Yes, we were so different. Nonetheless we became inseparable for the next five years. During the school year we’d rush through dinner and sit on my swing set sharing our fears and dreams. On long summer days, we’d search for four leaf clovers, play in my sprinklers, catch lightning bugs and most of all we made plans.


Often, we’d recruit her little brother, Lee, and my sister, Sue, to help us. One summer we had a carnival in my backyard. We used sheets over the clothesline to make tents for the side shows, a haunted house and games of chance. Donna’s older sister, Vicky, drew stuffed animals on cardboard cutouts for us to use as prizes.


It was such a success with our neighbors that for the next two summers we had bigger and better carnivals. We spent months making prizes out of oatmeal boxes, yarn, fabric and glitter. We charged nickels and dimes and never kept the money for ourselves. The summer of 1964 we raised $27 and sent it to the John F. Kennedy Library. I still have the letter thanking us for our donation.


Once we scavenged the neighborhood for boards and other materials to be used for a tree house. It had three levels, a canopy for shade and a shelf for books. Another time we built a lean-to and pretended to be Robinson Crusoe and Friday. We also planned out an elaborate production of Mary Poppins, wrote scripts, gathered props and costumes, and began rehearsals. Donna would have been perfect as Mary Poppins, but unfortunately my younger siblings refused to learn their parts.


Sometimes we’d hide under her father’s pool table and spy on her older brother, Paul, and his friends. Other times we’d ride our bikes to Grants to buy Tootsie Pops. Once we started a Bug Club. We collected every type of insect we could find, put them in baby food jars and charged kids a nickel to view our Bug Zoo. Another time we raided my mother’s pantry for ingredients to make hundreds of chocolate chip cookies. We constructed boxes out of cardboard and came up with a logo for the lids.

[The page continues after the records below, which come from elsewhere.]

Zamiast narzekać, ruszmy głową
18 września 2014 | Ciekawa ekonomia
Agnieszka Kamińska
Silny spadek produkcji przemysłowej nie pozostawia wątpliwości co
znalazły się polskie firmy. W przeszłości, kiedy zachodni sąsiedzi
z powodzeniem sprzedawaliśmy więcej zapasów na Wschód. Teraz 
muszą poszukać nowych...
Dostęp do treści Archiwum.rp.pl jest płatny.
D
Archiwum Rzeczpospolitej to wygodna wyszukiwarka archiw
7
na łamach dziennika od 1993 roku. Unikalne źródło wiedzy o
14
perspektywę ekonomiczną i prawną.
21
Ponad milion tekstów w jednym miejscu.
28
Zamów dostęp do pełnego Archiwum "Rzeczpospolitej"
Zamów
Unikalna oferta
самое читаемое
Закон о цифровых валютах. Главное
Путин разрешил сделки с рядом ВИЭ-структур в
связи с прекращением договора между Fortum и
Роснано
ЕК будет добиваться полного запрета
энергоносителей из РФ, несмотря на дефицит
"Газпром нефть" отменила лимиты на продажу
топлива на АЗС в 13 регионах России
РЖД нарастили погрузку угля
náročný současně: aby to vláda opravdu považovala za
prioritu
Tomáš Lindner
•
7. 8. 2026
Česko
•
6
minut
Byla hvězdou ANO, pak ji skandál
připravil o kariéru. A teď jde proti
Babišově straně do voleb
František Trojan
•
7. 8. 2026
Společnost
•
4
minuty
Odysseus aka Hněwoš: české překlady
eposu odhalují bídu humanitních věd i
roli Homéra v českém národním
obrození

Then we peddled the cookies around the neighborhood to all the little old ladies with big hearts.


Donna and I spent endless days on my screen porch drawing paper dolls and sewing Barbie doll clothes. We also made outfits for Hoppy the toad and put leashes on gigantic grasshoppers and took them for a walk down Bellevue Avenue. Another time we used two sawhorses and a two-by-four to make a balance beam, and made-up routines to the song, “Wild Thing.”


I always thought everything would stay the same. Unfortunately, we were changing, growing up and our differences came between us. She liked the Beatles, I was obsessed. I was devoted to the high school band while Donna became a cheerleader. Gradually we grew apart. I can’t point to a day or time it happened, but we stopped getting together after school, then a summer came when our adventures together were officially over, yet they are memories I will always cherish.


Donna passed recently after a long illness. She leaves behind four daughters who were very fortunate to have Donna as a mother. Her family has my prayers and wishes for wonderful lives filled with love.